» **PROBLEM DETAILS**:
Print the whole listing below again, exactly as given.

» **RECORDS FOR PROCESSING**:
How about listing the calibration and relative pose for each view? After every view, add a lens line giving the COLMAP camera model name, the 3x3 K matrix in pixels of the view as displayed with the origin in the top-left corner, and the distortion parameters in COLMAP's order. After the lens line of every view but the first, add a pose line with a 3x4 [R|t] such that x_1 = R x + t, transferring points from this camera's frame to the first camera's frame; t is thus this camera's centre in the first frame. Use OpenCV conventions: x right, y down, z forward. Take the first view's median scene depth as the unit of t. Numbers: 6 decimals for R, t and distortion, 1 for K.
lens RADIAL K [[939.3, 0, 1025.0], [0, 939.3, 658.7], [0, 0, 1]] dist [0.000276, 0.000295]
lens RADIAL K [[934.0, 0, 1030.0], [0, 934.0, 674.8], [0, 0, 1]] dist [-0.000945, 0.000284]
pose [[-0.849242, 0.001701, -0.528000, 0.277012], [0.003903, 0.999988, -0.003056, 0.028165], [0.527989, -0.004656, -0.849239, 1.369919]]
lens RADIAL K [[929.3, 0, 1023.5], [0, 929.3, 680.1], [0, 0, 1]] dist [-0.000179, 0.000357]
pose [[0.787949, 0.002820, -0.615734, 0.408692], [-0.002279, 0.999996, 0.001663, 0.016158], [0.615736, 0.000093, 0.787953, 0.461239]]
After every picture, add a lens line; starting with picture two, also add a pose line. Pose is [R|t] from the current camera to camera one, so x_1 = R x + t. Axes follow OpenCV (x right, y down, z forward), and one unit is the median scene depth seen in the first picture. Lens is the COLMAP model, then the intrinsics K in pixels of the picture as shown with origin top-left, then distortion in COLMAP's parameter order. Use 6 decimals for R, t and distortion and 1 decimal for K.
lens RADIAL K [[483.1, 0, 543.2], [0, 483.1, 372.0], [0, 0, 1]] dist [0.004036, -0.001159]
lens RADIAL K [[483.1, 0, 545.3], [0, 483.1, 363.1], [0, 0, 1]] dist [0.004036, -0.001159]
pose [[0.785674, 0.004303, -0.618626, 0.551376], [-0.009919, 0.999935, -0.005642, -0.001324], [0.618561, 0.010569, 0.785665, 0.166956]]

» **ANSWER AREA**:
How about listing the calibration and relative pose for each view? After every view, add a lens line giving the COLMAP camera model name, the 3x3 K matrix in pixels of the view as displayed with the origin in the top-left corner, and the distortion parameters in COLMAP's order. After the lens line of every view but the first, add a pose line with a 3x4 [R|t] such that x_1 = R x + t, transferring points from this camera's frame to the first camera's frame; t is thus this camera's centre in the first frame. Use OpenCV conventions: x right, y down, z forward. Take the first view's median scene depth as the unit of t. Numbers: 6 decimals for R, t and distortion, 1 for K.
lens RADIAL K [[939.3, 0, 1025.0], [0, 939.3, 658.7], [0, 0, 1]] dist [0.000276, 0.000295]
lens RADIAL K [[934.0, 0, 1030.0], [0, 934.0, 674.8], [0, 0, 1]] dist [-0.000945, 0.000284]
pose [[-0.849242, 0.001701, -0.528000, 0.277012], [0.003903, 0.999988, -0.003056, 0.028165], [0.527989, -0.004656, -0.849239, 1.369919]]
lens RADIAL K [[929.3, 0, 1023.5], [0, 929.3, 680.1], [0, 0, 1]] dist [-0.000179, 0.000357]
pose [[0.787949, 0.002820, -0.615734, 0.408692], [-0.002279, 0.999996, 0.001663, 0.016158], [0.615736, 0.000093, 0.787953, 0.461239]]
After every picture, add a lens line; starting with picture two, also add a pose line. Pose is [R|t] from the current camera to camera one, so x_1 = R x + t. Axes follow OpenCV (x right, y down, z forward), and one unit is the median scene depth seen in the first picture. Lens is the COLMAP model, then the intrinsics K in pixels of the picture as shown with origin top-left, then distortion in COLMAP's parameter order. Use 6 decimals for R, t and distortion and 1 decimal for K.
lens RADIAL K [[483.1, 0, 543.2], [0, 483.1, 372.0], [0, 0, 1]] dist [0.004036, -0.001159]
lens RADIAL K [[483.1, 0, 545.3], [0, 483.1, 363.1], [0, 0, 1]] dist [0.004036, -0.001159]
pose [[0.785674, 0.004303, -0.618626, 0.551376], [-0.009919, 0.999935, -0.005642, -0.001324], [0.618561, 0.010569, 0.785665, 0.166956]]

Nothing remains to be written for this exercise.